Para Barra de São Miguel (AL) ter direito a uma fatia milionária de royalties de petróleo e gás, o advogado Gustavo Freitas Macedo alegou à Justiça do Distrito Federal que o município era “confrontante” com cidades produtoras de petróleo em terra, ou seja, vizinho a São Miguel dos Campos, Marechal Deodoro e Roteiro. A vizinhança bastaria, na alegação do advogado, para um repasse anual 6.000% maior ao já transferido à cidade por ela estar na “zona de produção” de Alagoas. O critério de “confrontante” com vizinho produtor para pagamentos maiores de royalties não existe na legislação brasileira.

O prefeito da cidade é Benedito de Lira (PP-AL), conhecido como Biu de Lira, pai do presidente da Câmara, Arthur Lira (PP-AL).
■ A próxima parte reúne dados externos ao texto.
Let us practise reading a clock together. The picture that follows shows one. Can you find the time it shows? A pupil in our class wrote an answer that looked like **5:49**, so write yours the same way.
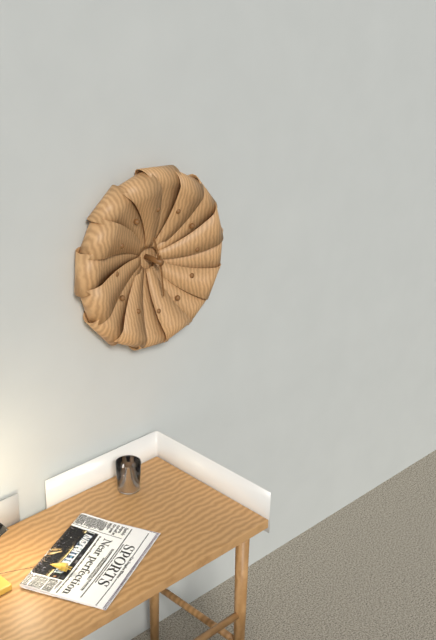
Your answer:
**11:29**
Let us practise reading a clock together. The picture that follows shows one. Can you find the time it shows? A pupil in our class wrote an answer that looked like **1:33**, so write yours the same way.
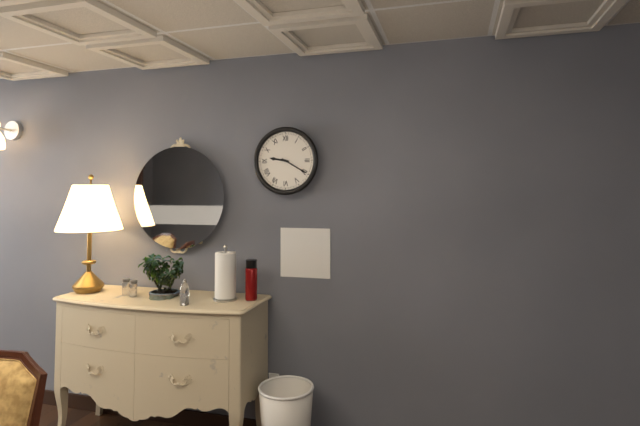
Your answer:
**9:20**
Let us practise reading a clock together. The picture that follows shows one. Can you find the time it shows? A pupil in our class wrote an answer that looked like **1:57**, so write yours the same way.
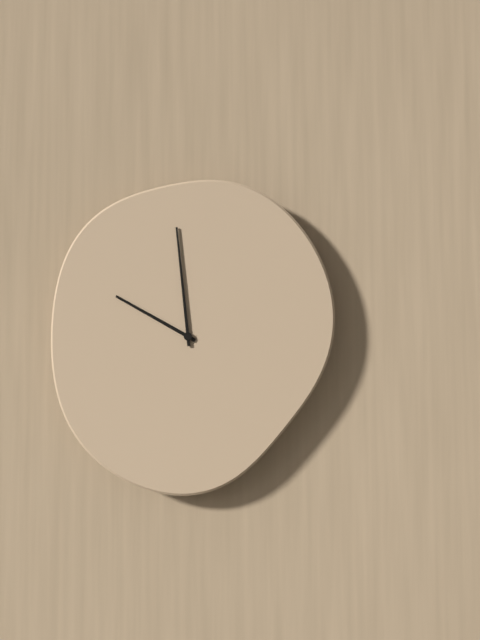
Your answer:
**9:59**
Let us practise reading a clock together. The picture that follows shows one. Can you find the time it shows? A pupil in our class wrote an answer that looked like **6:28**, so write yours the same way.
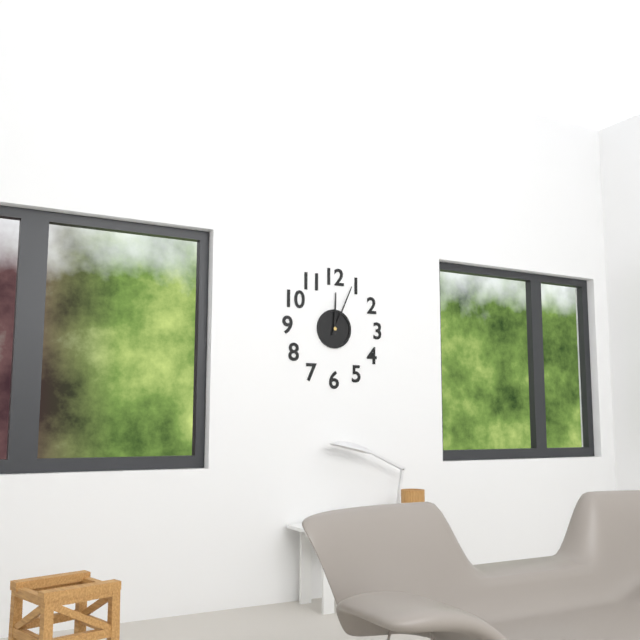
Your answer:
**12:04**
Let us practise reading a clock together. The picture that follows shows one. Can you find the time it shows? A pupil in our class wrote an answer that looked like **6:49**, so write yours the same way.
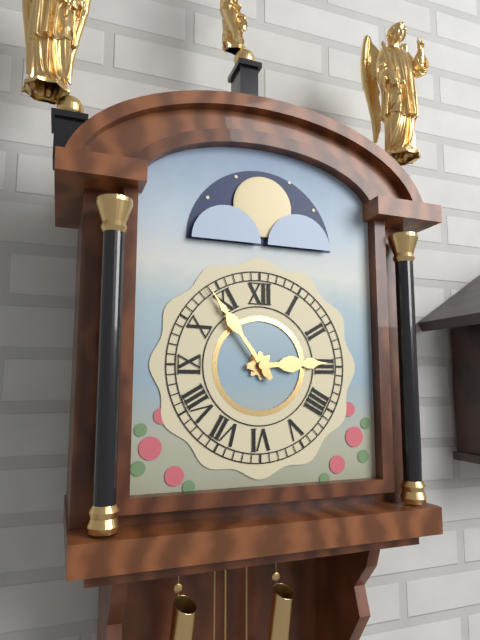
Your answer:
**2:54**
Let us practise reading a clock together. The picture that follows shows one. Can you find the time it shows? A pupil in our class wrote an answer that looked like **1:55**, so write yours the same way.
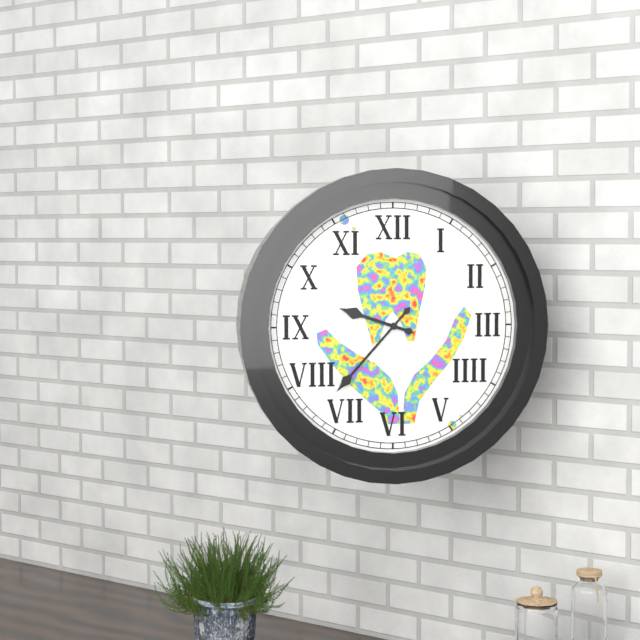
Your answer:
**9:37**
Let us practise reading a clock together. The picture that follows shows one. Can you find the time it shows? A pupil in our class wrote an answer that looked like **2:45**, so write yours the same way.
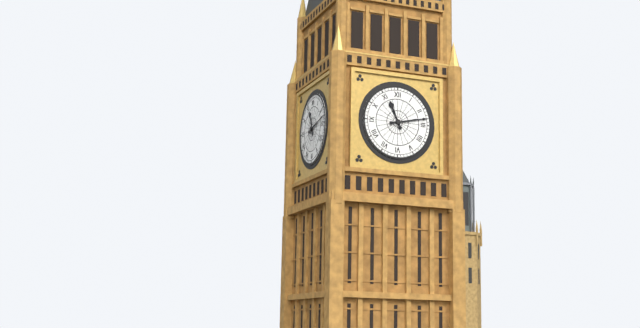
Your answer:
**11:13**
Gustavo Freitas Macedo integra o grupo do lobista Rubens de Oliveira, que esteve no gabinete de Lira em Brasília dois meses antes de os recursos que estavam bloqueados começarem a ser liberados. Com a decisão, a cidade que recebia R$ 237 mil de royalties por estar na zona de produção de petróleo passou a ganhar R$ 14,5 milhões mesmo sem produzir nada de petróleo.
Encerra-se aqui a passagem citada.